Le secteur du gaz butane au Cameroun prend un nouvel élan avec le lancement, le 1er septembre 2026, d’un appel d’offres pour l’acquisition de 60 000 tonnes métriques de gaz de pétrole liquéfié (GPL). Sous la supervision de Okie Johnson Ndoh, président de la Commission interministérielle des produits pétroliers (CIPP), cet appel est structuré en deux lots : 35 000 tonnes et 25 000 tonnes. L’objectif affiché est de répondre aux besoins estimés pour l’année 2026, selon les prévisions officielles.
Les entreprises intéressées peuvent retirer leur dossier de candidature au siège de la Caisse de stabilisation des prix des hydrocarbures (CSPH), situé au carrefour Warda à Yaoundé. L’ouverture des plis et l’annonce des résultats sont prévues le 8 septembre à midi, dans les mêmes locaux. À ce stade, ni le budget estimé ni les conditions logistiques ou l’origine des produits ne sont précisés. Ces éléments seront déterminés après analyse technique des propositions soumises.
Un volume équivalent à près de cinq mois de consommation nationale
Comparé aux échanges commerciaux récents, ce volume représente une part significative du marché. Les données du ministère de l’Économie et du Plan, compilées à partir des statistiques douanières, révèlent que le Cameroun a importé 150 420 tonnes de butane en 2025, contre 145 163 tonnes en 2024. Cette hausse de 3,6 % reflète l’augmentation de la demande, tirée par l’urbanisation croissante et la substitution progressive du bois-énergie par le gaz domestique.
Parallèlement, la facture d’importation a diminué, passant de 59,38 milliards à 56,159 milliards de FCFA, soit une baisse de 5,4 %, attribuée à la baisse des cours internationaux. Dans ce contexte, les 60 000 tonnes recherchées représentent 39,9 % des importations de 2025, soit près de cinq mois de consommation à un rythme mensuel moyen. En termes de conditionnement, ce tonnage équivaut à 4,8 millions de bouteilles de 12,5 kg. En se basant sur une valeur moyenne de 373 348 FCFA la tonne en 2025, l’enveloppe financière théorique du marché pourrait atteindre 22,4 milliards de FCFA, sous réserve des conditions de livraison et des spécifications techniques retenues.

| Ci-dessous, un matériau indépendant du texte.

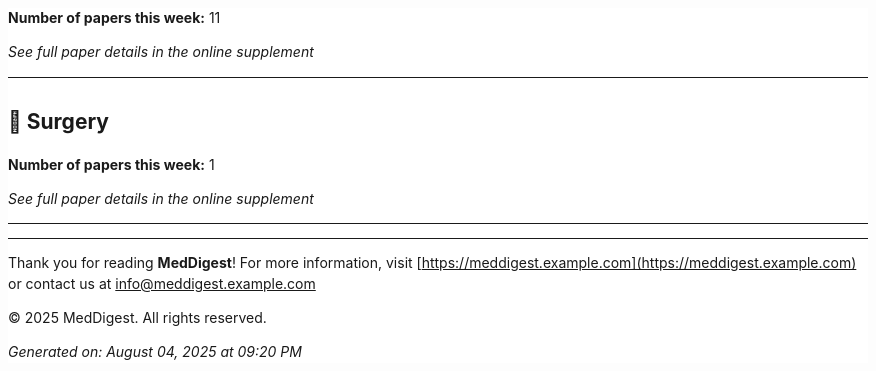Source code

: **Number of papers this week:** 11

*See full paper details in the online supplement*

---

## 🏥 Surgery

**Number of papers this week:** 1

*See full paper details in the online supplement*

---


---

Thank you for reading **MedDigest**! For more information, visit [https://meddigest.example.com](https://meddigest.example.com) or contact us at info@meddigest.example.com

© 2025 MedDigest. All rights reserved.

*Generated on: August 04, 2025 at 09:20 PM*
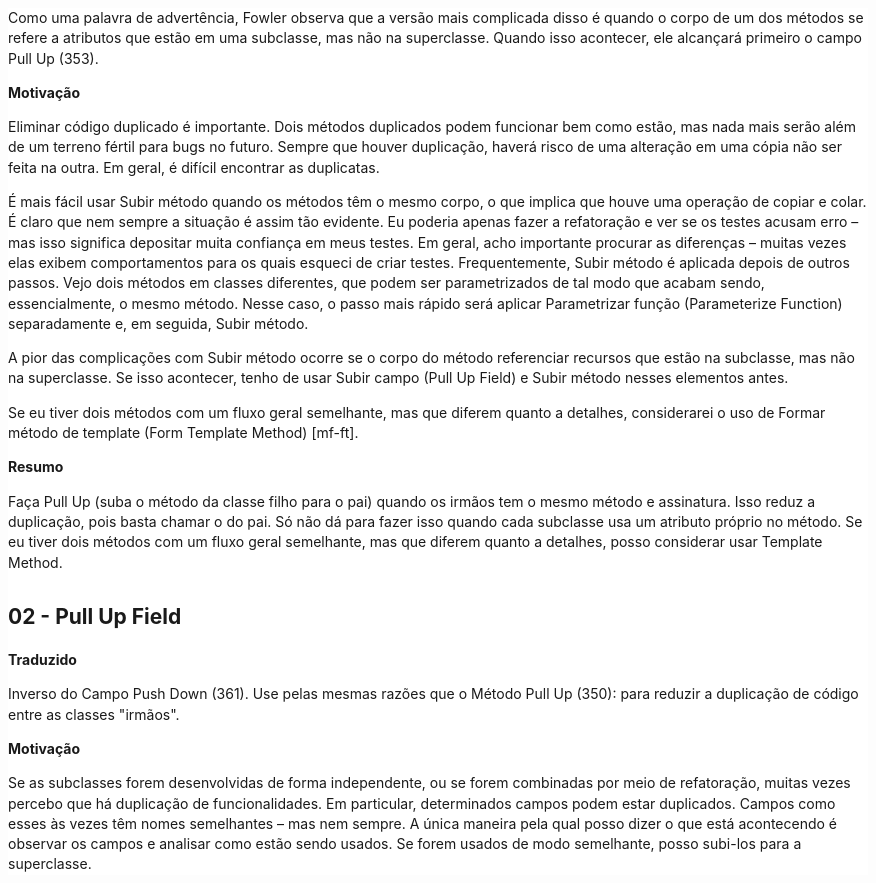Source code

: Como uma palavra de advertência, Fowler observa que a versão mais complicada disso é quando o corpo de um dos métodos se refere a atributos que estão em uma subclasse, mas não na superclasse. Quando isso acontecer, ele alcançará primeiro o campo Pull Up (353).

**Motivação**

Eliminar código duplicado é importante. Dois métodos duplicados podem
funcionar bem como estão, mas nada mais serão além de um terreno fértil
para bugs no futuro. Sempre que houver duplicação, haverá risco de uma
alteração em uma cópia não ser feita na outra. Em geral, é difícil encontrar as
duplicatas.

É mais fácil usar Subir método quando os métodos têm o mesmo corpo, o
que implica que houve uma operação de copiar e colar. É claro que nem
sempre a situação é assim tão evidente. Eu poderia apenas fazer a refatoração
e ver se os testes acusam erro – mas isso significa depositar muita confiança
em meus testes. Em geral, acho importante procurar as diferenças – muitas
vezes elas exibem comportamentos para os quais esqueci de criar testes.
Frequentemente, Subir método é aplicada depois de outros passos. Vejo dois
métodos em classes diferentes, que podem ser parametrizados de tal modo
que acabam sendo, essencialmente, o mesmo método. Nesse caso, o passo
mais rápido será aplicar Parametrizar função (Parameterize Function)
separadamente e, em seguida, Subir método.

A pior das complicações com Subir método ocorre se o corpo do método
referenciar recursos que estão na subclasse, mas não na superclasse. Se isso
acontecer, tenho de usar Subir campo (Pull Up Field) e Subir método nesses
elementos antes.

Se eu tiver dois métodos com um fluxo geral semelhante, mas que diferem
quanto a detalhes, considerarei o uso de Formar método de template (Form
Template Method) [mf-ft].

**Resumo**

Faça Pull Up (suba o método da classe filho para o pai) quando os irmãos tem o mesmo método e assinatura.  Isso reduz a duplicação, pois basta chamar o do pai. Só não dá para fazer isso quando cada subclasse usa um atributo próprio no método. Se eu tiver dois métodos com um fluxo geral semelhante, mas que diferem quanto a detalhes, posso considerar usar Template Method.

## 02 - Pull Up Field

**Traduzido**

Inverso do Campo Push Down (361). Use pelas mesmas razões que o Método Pull Up (350): para reduzir a duplicação de código entre as classes "irmãos".

**Motivação**

Se as subclasses forem desenvolvidas de forma independente, ou se forem
combinadas por meio de refatoração, muitas vezes percebo que há duplicação
de funcionalidades. Em particular, determinados campos podem estar
duplicados. Campos como esses às vezes têm nomes semelhantes – mas nem
sempre. A única maneira pela qual posso dizer o que está acontecendo é
observar os campos e analisar como estão sendo usados. Se forem usados de
modo semelhante, posso subi-los para a superclasse.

Bipaga, une production locale insuffisante pour couvrir la demande
Le Cameroun dispose d’une unité de production nationale de GPL : le centre de traitement de Bipaga, situé dans la région du Sud, opérationnel depuis 2018. Selon le rapport annuel 2023 de la Société nationale des hydrocarbures (SNH), l’installation a livré 34 699 tonnes en 2023, contre 28 677 tonnes en 2022, soit une progression de 21 %. Malgré cette amélioration, ces volumes restent largement insuffisants pour couvrir les besoins du pays.
En juillet 2026, la SNH a indiqué que Bipaga devrait maintenir une production annuelle d’environ 30 000 tonnes de GPL, malgré l’arrêt de l’unité flottante Hilli Episeyo. Ce niveau de production reste très inférieur aux 150 420 tonnes importées en 2025. Cet écart souligne la dépendance du marché camerounais aux importations et sa vulnérabilité aux fluctuations des prix et des approvisionnements internationaux. La régularité des appels d’offres lancés par la CSPH s’inscrit dans cette logique de sécurisation des stocks.

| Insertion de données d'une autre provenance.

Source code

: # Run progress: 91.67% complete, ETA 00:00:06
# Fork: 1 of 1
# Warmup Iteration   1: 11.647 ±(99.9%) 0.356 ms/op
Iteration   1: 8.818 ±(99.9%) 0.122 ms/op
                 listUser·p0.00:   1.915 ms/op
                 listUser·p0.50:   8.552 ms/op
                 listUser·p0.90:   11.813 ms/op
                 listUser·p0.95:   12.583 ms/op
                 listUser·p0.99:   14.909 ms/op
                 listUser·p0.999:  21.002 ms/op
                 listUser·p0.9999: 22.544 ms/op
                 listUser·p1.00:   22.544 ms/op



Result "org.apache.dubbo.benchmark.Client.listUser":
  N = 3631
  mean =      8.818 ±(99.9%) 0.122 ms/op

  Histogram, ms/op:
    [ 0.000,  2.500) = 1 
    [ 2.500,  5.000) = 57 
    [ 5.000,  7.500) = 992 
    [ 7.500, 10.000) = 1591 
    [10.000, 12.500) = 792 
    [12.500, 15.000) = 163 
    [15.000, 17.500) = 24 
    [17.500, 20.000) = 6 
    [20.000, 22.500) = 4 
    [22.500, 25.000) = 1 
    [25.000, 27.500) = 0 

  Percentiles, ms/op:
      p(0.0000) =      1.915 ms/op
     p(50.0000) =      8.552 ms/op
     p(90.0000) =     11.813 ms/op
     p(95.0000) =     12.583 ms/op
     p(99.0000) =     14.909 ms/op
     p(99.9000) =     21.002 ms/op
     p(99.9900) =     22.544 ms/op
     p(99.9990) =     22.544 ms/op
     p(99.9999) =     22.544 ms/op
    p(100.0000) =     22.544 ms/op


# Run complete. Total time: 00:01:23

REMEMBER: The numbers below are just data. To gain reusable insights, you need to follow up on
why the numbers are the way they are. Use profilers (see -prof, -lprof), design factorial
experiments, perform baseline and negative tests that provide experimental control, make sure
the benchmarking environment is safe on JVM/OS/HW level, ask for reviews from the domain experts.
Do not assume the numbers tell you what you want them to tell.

Sécurité énergétique et maîtrise des coûts : les enjeux clés de l’appel d’offres
Cet appel d’offres répond à un double impératif. D’une part, il vise à éviter tout risque de pénurie de gaz butane au dernier trimestre 2026, alors que ce combustible reste le principal carburant domestique en milieu urbain. D’autre part, les autorités cherchent à limiter l’impact budgétaire lié à la subvention implicite du prix à la bouteille, un mécanisme géré par la CSPH qui pèse sur les finances publiques depuis plusieurs années.
Les résultats de l’adjudication, prévue le 8 septembre, permettront d’évaluer l’ampleur réelle de ce marché : coût final, délais de livraison, impact sur les réserves stratégiques. Ils révéleront également si les opérateurs locaux établis sont privilégiés ou si l’État choisit d’élargir la compétition à de nouveaux acteurs internationaux.